EvL: Erst letzte Woche las ich in einem Magazin einen Kommentar, dass es heutzutage ganz nach Ihrem Sinne wäre, wenn sich in Deutschland nach den nächsten Bundestagswahlen eine schwarz-grüne Mehrheit bilden würde. (1)
F. E.: (Lacht) Da hat mich aber jemand gründlich missverstanden. Das ehedem „revolutionäre“ an der Bewegung der Grünen existiert doch längst nicht mehr. Das Thema Umwelt ist so dringend geworden, dass es sich quasi von selbst versteht, dies auch programmatisch zu berück-sichtigen. Da noch von revolutionären Ideen zu reden ist Unsinn. Dies dann noch mit der Verbindung zu einer bürgerlichen Systemkritik, mit Verlaub – das ist geradezu Absurd. Wir, also Karl und Ich, haben ja wohl deutlich zum Ausdruck gebracht, dass gerade die Bourgeoisie, es also die Bürgerlichen sind, die vom System am meisten profitieren. Nein, dass solche Dinge behauptet werden zeigt nur, dass man sich meines Namens und des Anlasses bedient, um überhaupt in einigen Druckerzeugnissen seinen Namen wiederzufinden.
EvL: Das ist wohl wahr. Aber was wären Ihre Rezepte heute? Die Bourgeoisie sitzt scheinbar so fest im Sattel, wie damals zu Ihrer Zeit die Monarchen.
F.E.: Das ist wohl wahr, und hat heute noch mehr finanzielle Mittel als die Aristokratie zu meiner Zeit und durch den ganzen technischen Kram außerdem noch die perfide Macht, der Meinungsmanipulation und Kontrolle. Schau Dir doch nur an, wie es Snowden, Assange oder Mannings ergeht. Trotzdem haben die drei genannten recht. Man muss dem System den Spiegel vorhalten, immer wieder. Nur so kann das Bewusstsein der Bevölkerung aktiviert werden. Und dazu Pazifismus! Pazifismus ist in dieser Waffenstarrenden Zeit unerlässlich. Sehen Sie sich Gandhi an.
EvL: Aber die Friedensbewegung hat doch stark an Einfluss verloren.

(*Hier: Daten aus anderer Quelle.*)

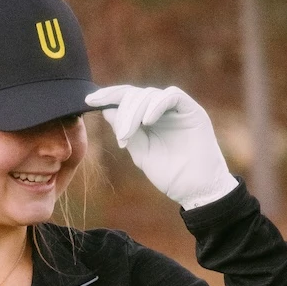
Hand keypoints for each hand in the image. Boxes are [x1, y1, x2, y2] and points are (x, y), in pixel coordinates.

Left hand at [84, 84, 238, 209]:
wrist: (196, 191)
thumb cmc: (172, 176)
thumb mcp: (142, 153)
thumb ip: (126, 132)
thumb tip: (106, 111)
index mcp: (150, 119)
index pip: (127, 99)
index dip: (108, 96)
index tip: (90, 101)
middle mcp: (163, 110)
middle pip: (136, 94)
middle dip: (123, 111)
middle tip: (121, 135)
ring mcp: (178, 109)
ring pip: (150, 94)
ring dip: (135, 112)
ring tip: (130, 135)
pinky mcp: (192, 110)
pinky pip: (171, 96)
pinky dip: (156, 105)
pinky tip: (147, 122)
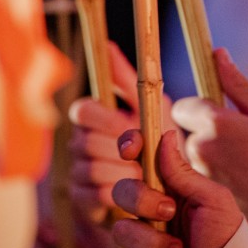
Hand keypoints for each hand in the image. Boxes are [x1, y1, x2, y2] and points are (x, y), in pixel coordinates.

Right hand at [67, 43, 176, 220]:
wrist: (170, 191)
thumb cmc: (161, 145)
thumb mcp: (152, 108)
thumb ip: (129, 80)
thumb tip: (108, 45)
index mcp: (94, 120)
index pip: (82, 110)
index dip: (105, 119)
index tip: (129, 125)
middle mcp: (80, 145)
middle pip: (87, 142)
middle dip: (122, 152)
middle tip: (146, 157)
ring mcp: (78, 174)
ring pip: (92, 170)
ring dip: (127, 175)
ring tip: (149, 178)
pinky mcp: (82, 202)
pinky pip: (94, 196)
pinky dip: (121, 196)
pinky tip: (139, 196)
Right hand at [111, 129, 243, 247]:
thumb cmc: (227, 240)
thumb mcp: (213, 200)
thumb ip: (184, 173)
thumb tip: (166, 135)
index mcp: (171, 187)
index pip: (141, 159)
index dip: (130, 146)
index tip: (130, 148)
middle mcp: (152, 210)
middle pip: (120, 192)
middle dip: (141, 202)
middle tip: (168, 213)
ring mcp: (143, 240)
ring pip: (121, 231)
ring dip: (153, 245)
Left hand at [172, 48, 247, 238]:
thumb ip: (237, 84)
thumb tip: (217, 53)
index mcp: (217, 123)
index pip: (184, 106)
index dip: (199, 107)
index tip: (220, 111)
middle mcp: (202, 146)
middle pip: (188, 127)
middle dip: (206, 127)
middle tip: (239, 135)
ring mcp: (200, 169)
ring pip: (194, 147)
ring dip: (211, 146)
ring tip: (244, 155)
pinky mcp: (202, 186)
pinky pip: (199, 166)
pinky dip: (214, 165)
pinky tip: (239, 171)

F.E.: Weil man sie instrumentalisiert hat, als ihr politischer Arm in den Parlamenten saß. Kaum an der Macht, wollten die Vertreter nichts mehr von den Idealen der Basis wissen, inzwischen befürwortet ja sogar die Vorsitzende mehr Kapital für die Armee (2). Und die Sozialdemokratie? Die ließ es schon 1914 zu, dass Arbeiter auf Arbeiter schießen mussten, im Interesse des Kapitals. Oder die Atomraketen und -Bomben in Deutschland, nur als Beispiel.
EvL: Das Kapital….
F.E.: (unterbricht sofort) gehört heute noch in jedem gut sortierten Bücherschrank. Schauen Sie sich die Verhältnisse an. Seit unserer Zeit ist es noch viel schlimmer geworden. Vier Dutzend Personen beherrschen die Hälfte des weltweit vorhandenen Kapitals! Stellen Sie sich diese ungeheure Machtfülle vor. Und auf der anderen Seite? Selbst in so reichen Ländern wie Deutschland leben 16 % unter der Armutsgrenze, gemessen an der Familiengröße müssen 6,5 Millionen Menschen in viel zu kleinen Wohnungen leben (3)(4). Glauben Sie mir, wenn Karl und ich heute noch auf dieser Erde lebten, hätte „Das Kapital“ nicht nur drei Bände.
EvL: Wie sollen wir das verstehen?
F.E.: Es gäbe heute noch so viel zu ergänzen. Aber wichtig ist erst einmal, das vorhandene zu lesen, das gelesene zu verstehen und das verstandene dann umzusetzen. Und unter den heutigen Philosophen sind ja auch einige kluge Köpfe vorhanden. Und um an ein Zitat von Karl angelehnt zu schließen: wir haben die Welt beschrieben, ihr müsst sie verändern.